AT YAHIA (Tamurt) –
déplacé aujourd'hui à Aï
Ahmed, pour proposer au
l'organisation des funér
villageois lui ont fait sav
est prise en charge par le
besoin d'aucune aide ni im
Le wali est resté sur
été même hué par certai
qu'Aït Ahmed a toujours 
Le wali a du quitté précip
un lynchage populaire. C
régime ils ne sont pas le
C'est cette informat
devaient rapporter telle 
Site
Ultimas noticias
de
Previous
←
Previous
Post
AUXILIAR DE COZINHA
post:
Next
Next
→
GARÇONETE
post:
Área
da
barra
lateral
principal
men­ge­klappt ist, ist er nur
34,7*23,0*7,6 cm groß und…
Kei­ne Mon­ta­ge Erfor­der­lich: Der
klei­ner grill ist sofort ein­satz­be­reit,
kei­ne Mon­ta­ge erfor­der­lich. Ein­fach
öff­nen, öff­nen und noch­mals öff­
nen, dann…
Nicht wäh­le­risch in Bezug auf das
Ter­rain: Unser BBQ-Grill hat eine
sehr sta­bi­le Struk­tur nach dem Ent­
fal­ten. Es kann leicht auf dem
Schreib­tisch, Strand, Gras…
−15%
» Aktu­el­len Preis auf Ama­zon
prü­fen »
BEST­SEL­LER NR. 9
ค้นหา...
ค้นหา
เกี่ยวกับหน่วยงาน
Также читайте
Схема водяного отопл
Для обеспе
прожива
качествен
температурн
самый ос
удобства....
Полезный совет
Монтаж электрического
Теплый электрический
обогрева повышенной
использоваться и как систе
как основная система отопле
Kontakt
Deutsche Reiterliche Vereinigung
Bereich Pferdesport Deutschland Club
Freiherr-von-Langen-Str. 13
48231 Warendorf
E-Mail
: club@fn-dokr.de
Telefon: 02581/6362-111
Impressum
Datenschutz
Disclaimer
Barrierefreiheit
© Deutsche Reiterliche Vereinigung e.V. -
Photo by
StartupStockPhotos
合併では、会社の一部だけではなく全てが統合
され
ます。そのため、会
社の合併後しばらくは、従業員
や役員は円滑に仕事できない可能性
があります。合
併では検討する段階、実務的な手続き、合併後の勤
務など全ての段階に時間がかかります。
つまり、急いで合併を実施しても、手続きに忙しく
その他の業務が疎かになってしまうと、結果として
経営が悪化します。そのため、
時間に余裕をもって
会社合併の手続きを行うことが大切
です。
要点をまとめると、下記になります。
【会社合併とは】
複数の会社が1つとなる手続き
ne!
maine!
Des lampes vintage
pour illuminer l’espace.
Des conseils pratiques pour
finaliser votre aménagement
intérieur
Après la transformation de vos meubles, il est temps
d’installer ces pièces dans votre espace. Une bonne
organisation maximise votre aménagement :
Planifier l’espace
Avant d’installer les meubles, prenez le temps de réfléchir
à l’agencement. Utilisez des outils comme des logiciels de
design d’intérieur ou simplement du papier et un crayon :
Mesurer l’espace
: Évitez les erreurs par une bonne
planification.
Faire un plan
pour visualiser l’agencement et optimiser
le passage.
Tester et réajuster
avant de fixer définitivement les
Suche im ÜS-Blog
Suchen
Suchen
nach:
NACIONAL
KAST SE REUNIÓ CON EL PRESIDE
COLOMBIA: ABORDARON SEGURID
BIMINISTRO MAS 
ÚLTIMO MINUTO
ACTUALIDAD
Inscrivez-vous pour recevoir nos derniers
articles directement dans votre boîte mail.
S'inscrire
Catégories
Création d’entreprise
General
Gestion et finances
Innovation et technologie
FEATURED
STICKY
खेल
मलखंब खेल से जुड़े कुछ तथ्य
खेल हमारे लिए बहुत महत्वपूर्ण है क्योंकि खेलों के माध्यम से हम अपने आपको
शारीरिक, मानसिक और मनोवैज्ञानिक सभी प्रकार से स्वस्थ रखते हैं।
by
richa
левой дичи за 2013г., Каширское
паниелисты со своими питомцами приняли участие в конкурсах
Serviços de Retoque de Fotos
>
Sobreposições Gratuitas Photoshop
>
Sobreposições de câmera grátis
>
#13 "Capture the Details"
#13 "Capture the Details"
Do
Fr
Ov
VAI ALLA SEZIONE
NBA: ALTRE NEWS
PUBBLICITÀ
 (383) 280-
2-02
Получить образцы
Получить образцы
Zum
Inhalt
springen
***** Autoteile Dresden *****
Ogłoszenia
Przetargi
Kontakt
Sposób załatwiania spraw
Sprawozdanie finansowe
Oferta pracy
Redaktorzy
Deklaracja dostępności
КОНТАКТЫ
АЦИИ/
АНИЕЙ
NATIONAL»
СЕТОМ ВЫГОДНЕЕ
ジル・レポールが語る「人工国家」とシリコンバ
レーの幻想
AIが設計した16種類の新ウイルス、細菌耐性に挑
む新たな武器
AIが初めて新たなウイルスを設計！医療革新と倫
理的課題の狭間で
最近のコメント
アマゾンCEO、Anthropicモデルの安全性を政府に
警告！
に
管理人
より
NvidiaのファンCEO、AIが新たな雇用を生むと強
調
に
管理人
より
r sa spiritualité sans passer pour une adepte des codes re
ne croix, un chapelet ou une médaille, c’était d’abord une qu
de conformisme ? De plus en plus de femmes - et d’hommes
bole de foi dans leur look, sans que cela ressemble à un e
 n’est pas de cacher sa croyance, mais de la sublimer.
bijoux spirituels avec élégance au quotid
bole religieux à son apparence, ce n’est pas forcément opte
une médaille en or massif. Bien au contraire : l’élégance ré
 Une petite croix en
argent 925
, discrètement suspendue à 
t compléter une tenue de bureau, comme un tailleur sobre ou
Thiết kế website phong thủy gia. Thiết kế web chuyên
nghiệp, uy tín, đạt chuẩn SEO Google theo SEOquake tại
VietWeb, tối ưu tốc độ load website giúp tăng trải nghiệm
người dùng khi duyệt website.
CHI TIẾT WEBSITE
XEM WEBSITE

━━━━━━━━━━━━━━━━

[Exercise details]: In the listing above, find the line with "klei­ner grill ist" and the line with "Barrierefreiheit", then print exactly those two lines and every line between them, and nothing more.

[Task solution]:
klei­ner grill ist sofort ein­satz­be­reit,
kei­ne Mon­ta­ge erfor­der­lich. Ein­fach
öff­nen, öff­nen und noch­mals öff­
nen, dann…
Nicht wäh­le­risch in Bezug auf das
Ter­rain: Unser BBQ-Grill hat eine
sehr sta­bi­le Struk­tur nach dem Ent­
fal­ten. Es kann leicht auf dem
Schreib­tisch, Strand, Gras…
−15%
» Aktu­el­len Preis auf Ama­zon
prü­fen »
BEST­SEL­LER NR. 9
ค้นหา...
ค้นหา
เกี่ยวกับหน่วยงาน
Также читайте
Схема водяного отопл
Для обеспе
прожива
качествен
температурн
самый ос
удобства....
Полезный совет
Монтаж электрического
Теплый электрический
обогрева повышенной
использоваться и как систе
как основная система отопле
Kontakt
Deutsche Reiterliche Vereinigung
Bereich Pferdesport Deutschland Club
Freiherr-von-Langen-Str. 13
48231 Warendorf
E-Mail
: club@fn-dokr.de
Telefon: 02581/6362-111
Impressum
Datenschutz
Disclaimer
Barrierefreiheit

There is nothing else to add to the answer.